Objective: To investigate the immunogenicity of vaccine strategies about human interleukin 12 associated with combined DNA (Ag85A and ESAT-6) prime-BCG boost.
Methods: BALB/c mice were divided into PBS negative control and 4 immunity groups: BCG group, DNA/BCG group, DNA + IL-12/BCG group and DNA/BCG + IL-12 group. All mice received three immunizations at 2-week interval. Specific IgG antibody in serum of mice was determined with indirect ELISA in 4, 6, 8 weeks respectively after final vaccination. The splenic lymphocytes of mice were separated and stimulated with PPD to measure their proliferation by flow cytometry, and to evaluate the production of interferon-gamma (IFN-gamma) in cell suspensions of spleen cells by ELISA. The levels of CD4+ and CD8+ T-cell on surface of spleens lymphocyte were determined by flow cytometry.

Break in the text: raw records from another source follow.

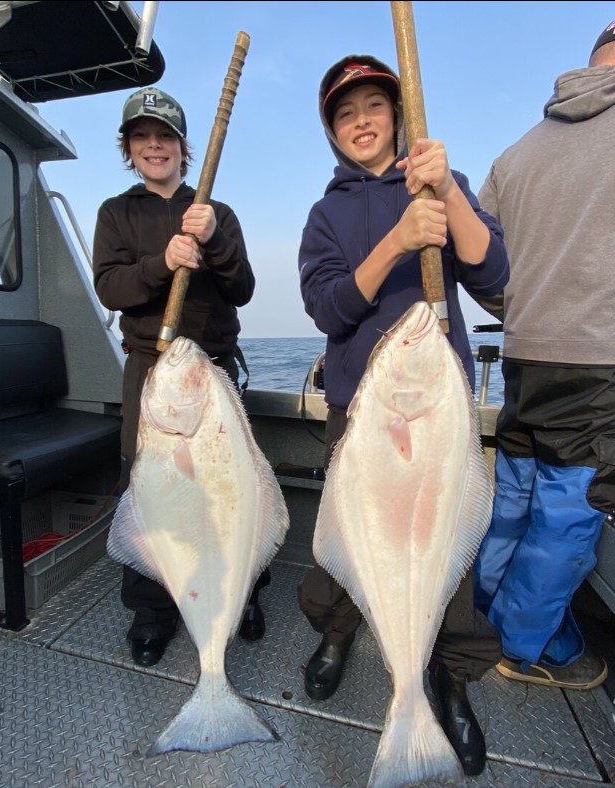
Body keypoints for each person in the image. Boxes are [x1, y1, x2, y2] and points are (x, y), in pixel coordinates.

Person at [297, 55, 509, 776]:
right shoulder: (325, 215)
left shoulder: (438, 181)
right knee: (348, 542)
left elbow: (493, 274)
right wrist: (397, 240)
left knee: (446, 555)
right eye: (344, 112)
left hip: (436, 414)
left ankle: (447, 677)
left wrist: (444, 193)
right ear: (332, 130)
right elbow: (328, 310)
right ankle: (337, 633)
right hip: (359, 411)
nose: (360, 121)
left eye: (373, 106)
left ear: (396, 114)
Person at [93, 86, 270, 668]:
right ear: (128, 149)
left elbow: (243, 288)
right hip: (151, 369)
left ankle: (243, 591)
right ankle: (152, 611)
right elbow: (110, 287)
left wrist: (213, 239)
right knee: (146, 487)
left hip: (214, 369)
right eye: (141, 137)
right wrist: (162, 263)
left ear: (183, 146)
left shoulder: (217, 212)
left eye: (164, 136)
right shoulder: (116, 213)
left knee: (236, 488)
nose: (154, 146)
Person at [472, 21, 615, 691]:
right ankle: (525, 644)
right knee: (565, 515)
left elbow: (481, 262)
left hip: (523, 357)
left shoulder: (515, 154)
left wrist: (525, 315)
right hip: (597, 362)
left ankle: (481, 612)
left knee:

Results: PPD could stimulate specific IgG responses in 4 immunity groups, and the average valences of 4 groups are 1:80, 1:120,1:160,1:160; the splenic lymphocyte proliferation reactions and IFN-gamma production were detectable in 4 immunity groups, and the most significant response occurred in 12 weeks. DNA + IL-12/BCG group and DNA/ BCG+IL-12 group induced higher production than BCG group and DNA/BCG group (P < 0.05), and the effects between DNA + IL-12/BCG group and DNA/BCG + IL-12 group had little difference. The numbers of CD4+ and CD8+ T-cell in 4 immunity groups were much higher than PBS group (P < 0.05), and DNA+IL-12/BCG group and DNA/BCG+IL-12 group were detected much more CD4+ and CD8+ T-cell than BCG group and DNA/BCG group (P < 0.05). The level of T-cell between DNA + IL-12/BCG group and DNA/BCG + IL-12 group had little difference.
Conclusion: Interleukin 12 associated with the strategy of priming with the combined DNA vaccines and boosting with attenuated M. bovis vaccine (BCG) could induce much stronger specific cellular immunity compared with simple DNA/BCG or attenuated M. bovis vaccine alone.